When generating a Java parser, ‘bison basename.y’ will create a single Java source file named containing the parser implementation. Using a grammar file without a .y suffix is currently broken. The basename of the parser implementation file can be changed by the %file-prefix directive or the -b/--file-prefix option. The entire parser implementation file name can be changed by the %output directive or the -o/--output option. The parser implementation file contains a single class for the parser.

You can create documentation for generated parsers using Javadoc.

Contrary to C parsers, Java parsers do not use global variables; the state of the parser is always local to an instance of the parser class. Therefore, all Java parsers are “pure”, and the %define api.pure directive does nothing when used in Java.

GLR parsers are currently unsupported in Java.

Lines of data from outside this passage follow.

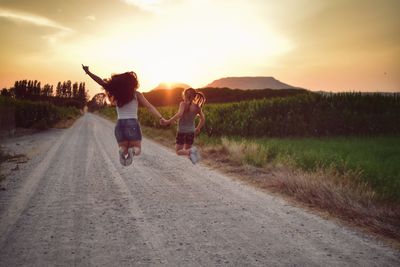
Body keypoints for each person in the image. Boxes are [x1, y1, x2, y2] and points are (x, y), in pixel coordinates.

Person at [82, 64, 165, 166]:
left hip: (120, 124)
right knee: (137, 148)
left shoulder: (116, 93)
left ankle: (123, 152)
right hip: (132, 123)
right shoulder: (136, 94)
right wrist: (161, 117)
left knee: (123, 148)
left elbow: (100, 81)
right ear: (133, 83)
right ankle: (132, 151)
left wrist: (88, 72)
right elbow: (149, 106)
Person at [161, 88, 206, 164]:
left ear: (185, 95)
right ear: (194, 96)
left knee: (178, 151)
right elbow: (203, 119)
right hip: (191, 131)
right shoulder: (197, 107)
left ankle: (192, 152)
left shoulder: (183, 104)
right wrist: (198, 128)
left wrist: (168, 121)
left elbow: (179, 114)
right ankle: (192, 154)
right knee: (187, 149)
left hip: (182, 131)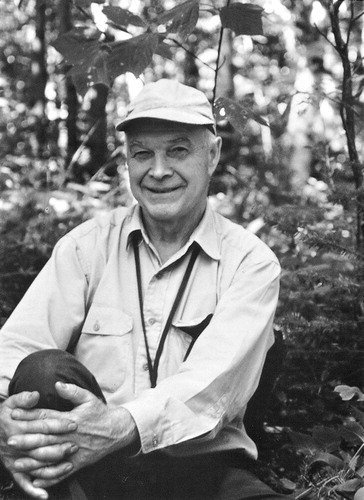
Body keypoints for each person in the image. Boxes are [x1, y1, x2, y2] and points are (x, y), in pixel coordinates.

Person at [0, 79, 287, 500]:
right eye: (142, 154)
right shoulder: (86, 247)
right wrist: (6, 422)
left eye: (177, 150)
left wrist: (118, 426)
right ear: (127, 162)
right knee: (41, 372)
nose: (157, 171)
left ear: (212, 155)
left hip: (200, 468)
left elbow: (213, 386)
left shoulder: (250, 262)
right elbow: (16, 346)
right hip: (88, 464)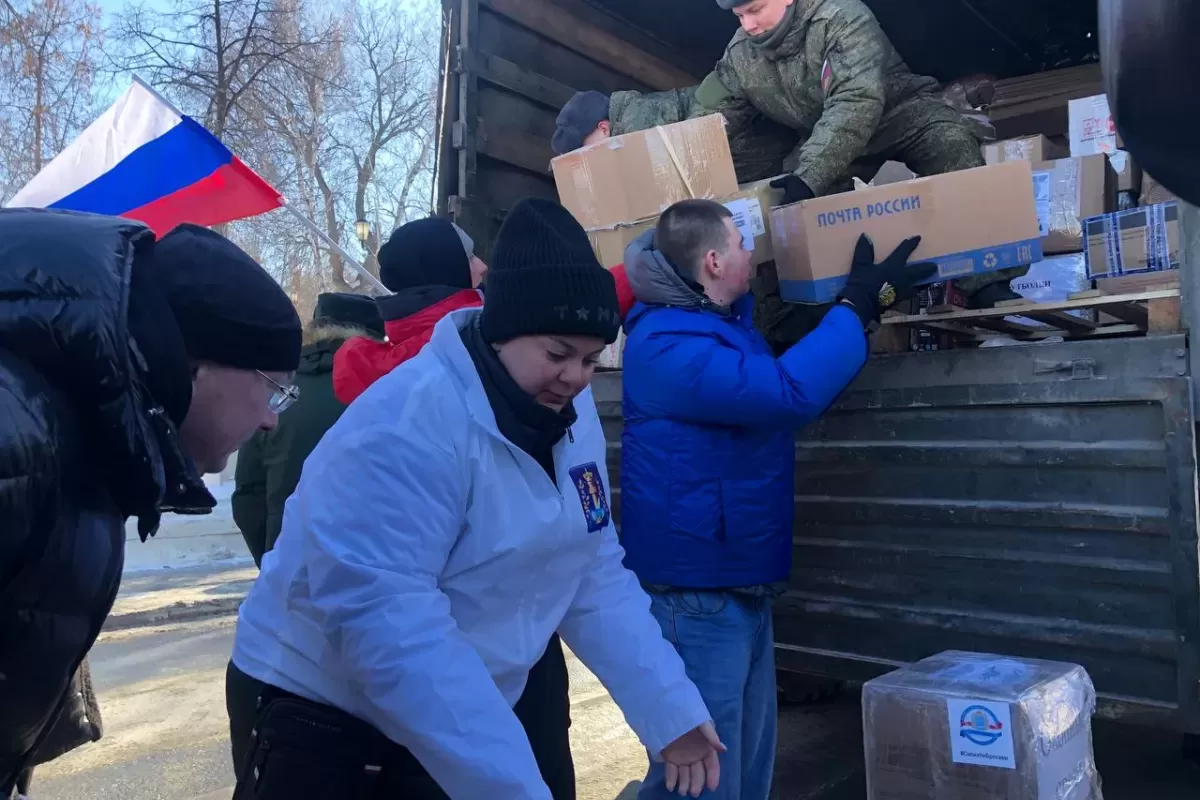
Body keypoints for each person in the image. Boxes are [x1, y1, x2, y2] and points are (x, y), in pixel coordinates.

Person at [226, 197, 723, 800]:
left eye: (592, 359)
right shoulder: (409, 423)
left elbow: (589, 567)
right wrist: (511, 784)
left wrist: (668, 708)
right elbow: (390, 624)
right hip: (322, 705)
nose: (575, 377)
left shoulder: (569, 411)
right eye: (558, 354)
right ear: (501, 331)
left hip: (454, 695)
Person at [619, 199, 934, 799]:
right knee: (700, 775)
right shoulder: (666, 344)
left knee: (745, 767)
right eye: (741, 244)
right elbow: (787, 393)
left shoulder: (720, 326)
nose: (751, 254)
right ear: (712, 261)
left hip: (738, 578)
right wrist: (855, 307)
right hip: (698, 592)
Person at [0, 210, 302, 796]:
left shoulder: (89, 440)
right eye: (272, 387)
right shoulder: (21, 435)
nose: (270, 419)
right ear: (196, 366)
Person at [698, 0, 1022, 313]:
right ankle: (814, 307)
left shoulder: (840, 16)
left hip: (899, 113)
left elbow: (856, 101)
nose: (748, 25)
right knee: (788, 207)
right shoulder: (740, 52)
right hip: (824, 134)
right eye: (739, 16)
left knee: (952, 143)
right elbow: (714, 112)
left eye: (754, 10)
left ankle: (987, 282)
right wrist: (691, 153)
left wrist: (809, 176)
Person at [233, 293, 385, 566]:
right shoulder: (386, 389)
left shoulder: (272, 389)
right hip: (373, 564)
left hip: (290, 564)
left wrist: (271, 557)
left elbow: (248, 493)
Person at [333, 218, 488, 404]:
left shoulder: (377, 370)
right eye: (470, 258)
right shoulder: (475, 345)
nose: (482, 266)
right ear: (445, 273)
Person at [550, 87, 796, 184]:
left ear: (604, 128)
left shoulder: (636, 125)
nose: (586, 157)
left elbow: (665, 180)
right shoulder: (625, 122)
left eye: (584, 148)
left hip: (770, 147)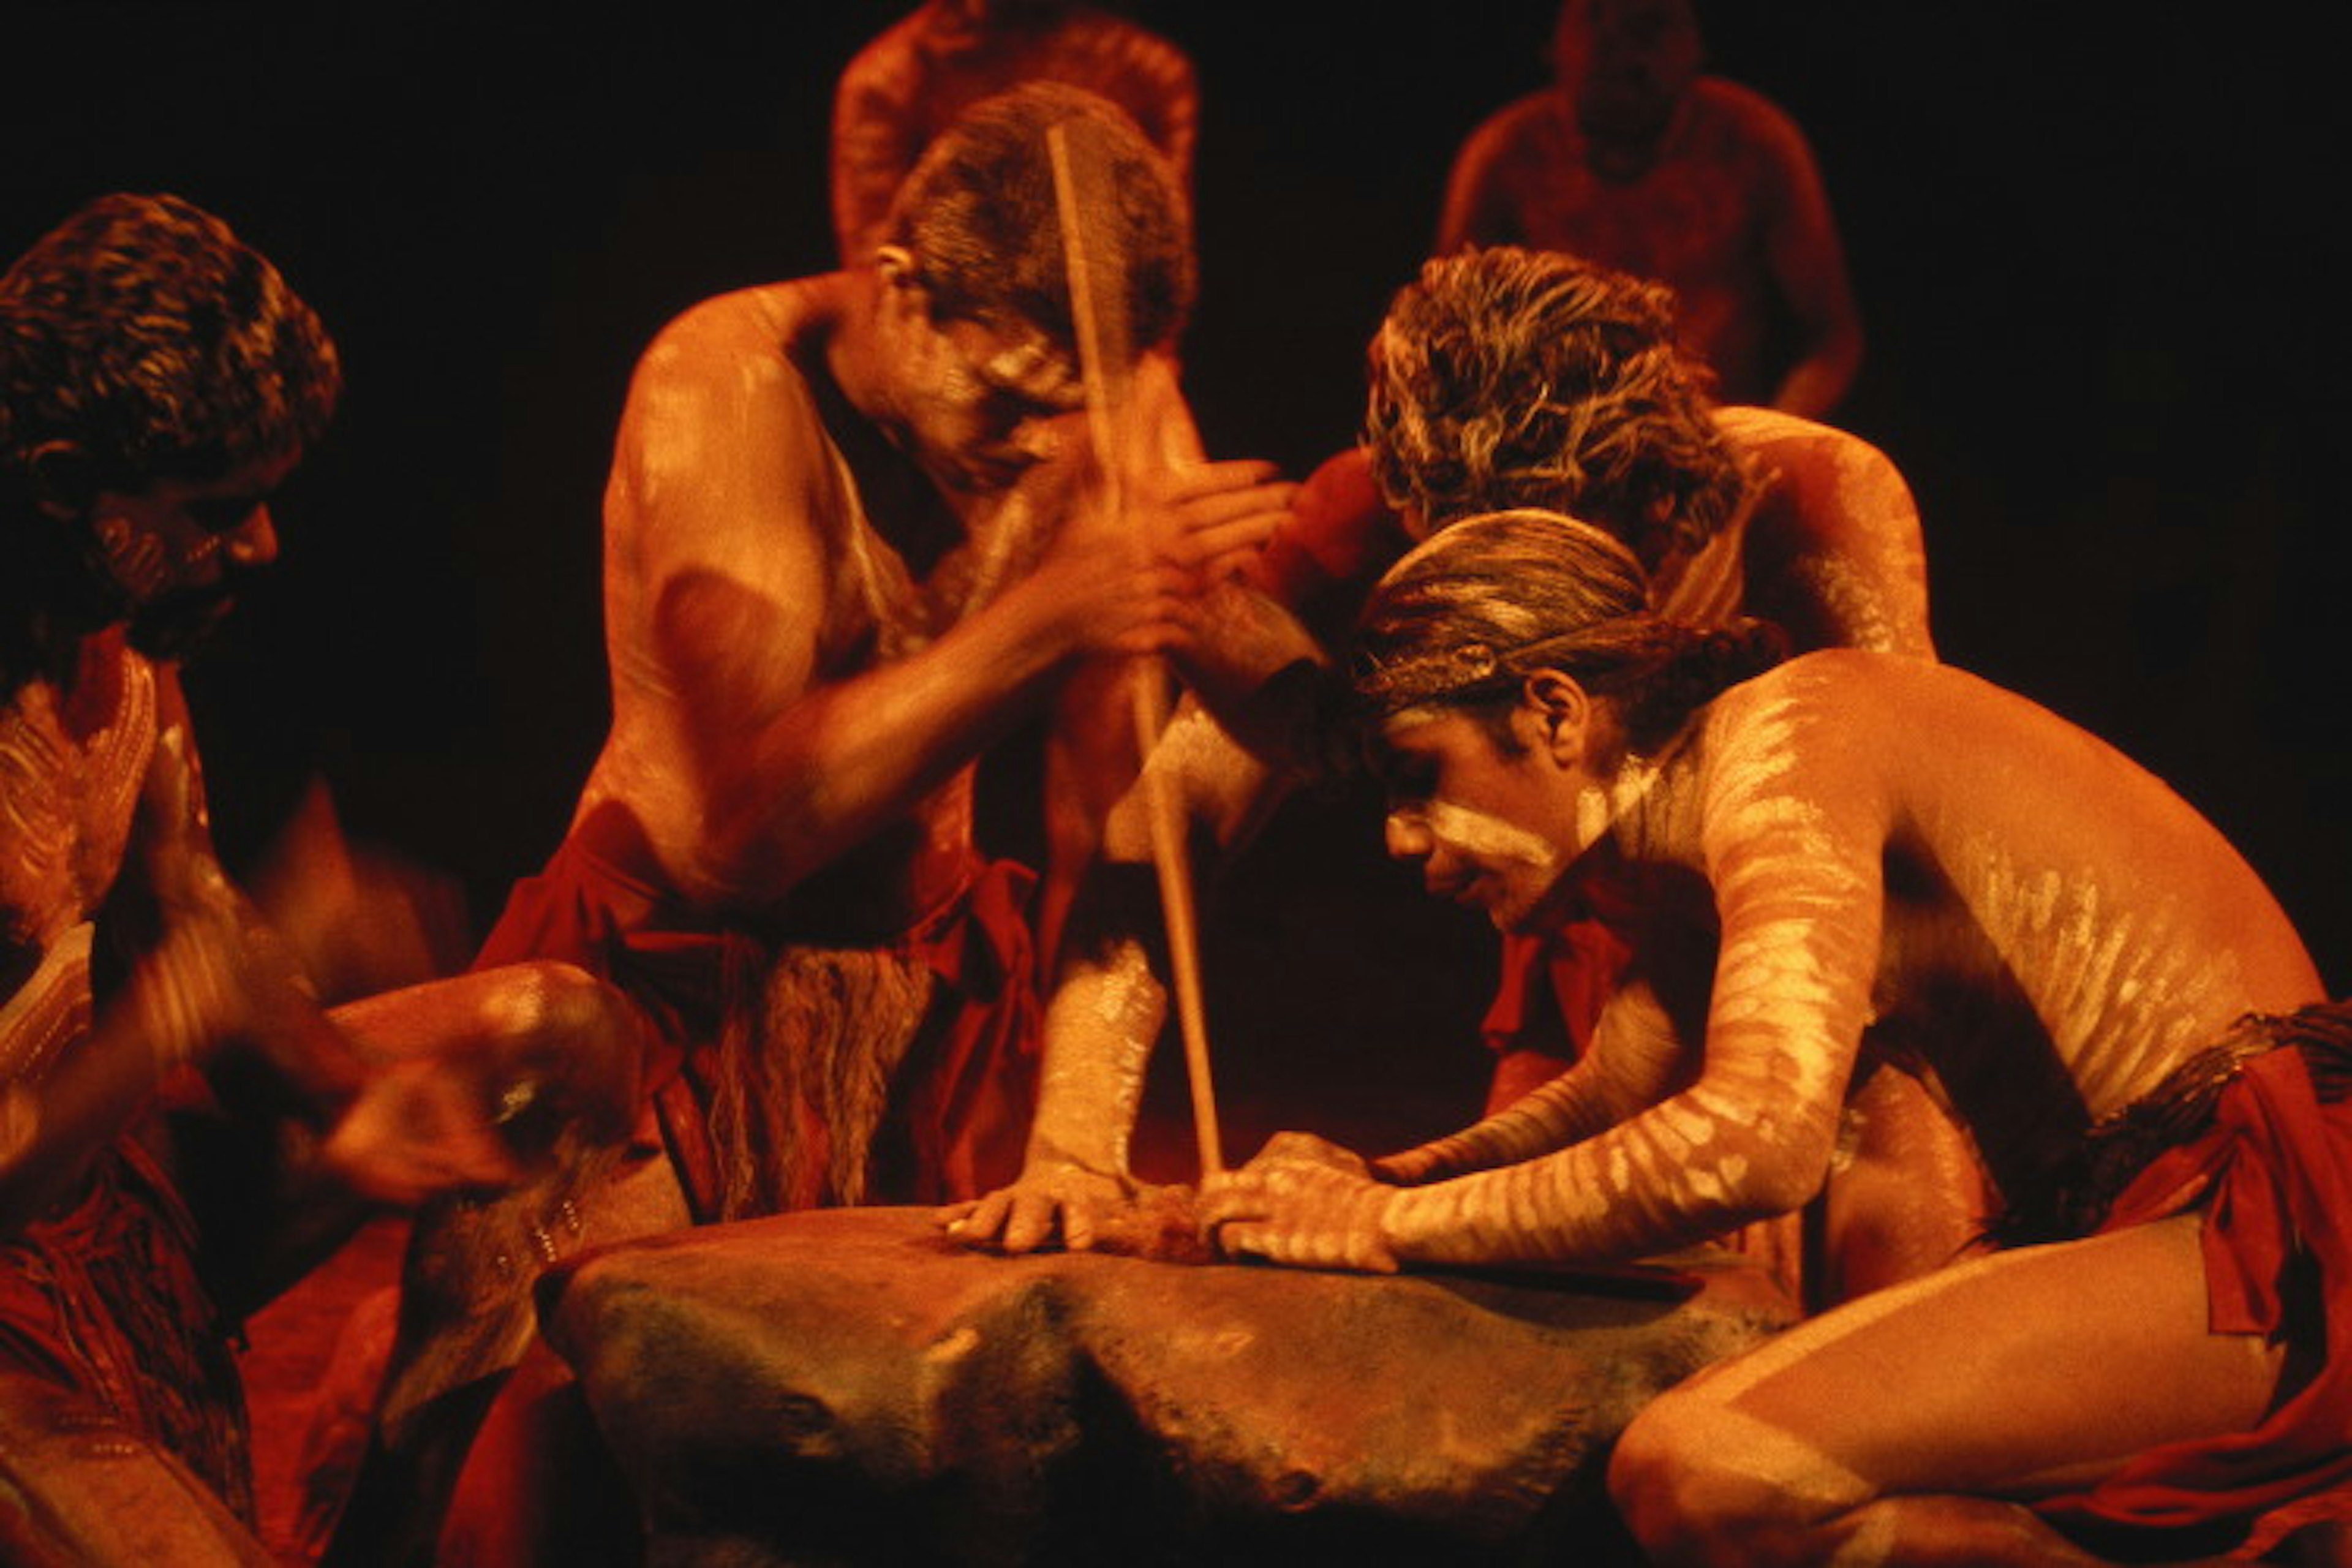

Do not use the glr-parser directive.

No header file can be generated for Java parsers. Do not use the %header directive or the -d/-H/--header options.

Currently, support for tracing is always compiled in. Thus the ‘%define parse.trace’ and ‘%token-table’ directives and the -t/--debug and -k/--token-table options have no effect. This may change in the future to eliminate unused code in the generated parser, so use ‘%define parse.trace’ explicitly if needed. Also, in the future the %token-table directive might enable a public interface to access the token names and codes.

Getting a “code too large” error from the Java compiler means the code hit the 64KB bytecode per method limitation of the Java class file. Try reducing the amount of code in actions and static initializers; otherwise, report a bug so that the parser skeleton will be improved.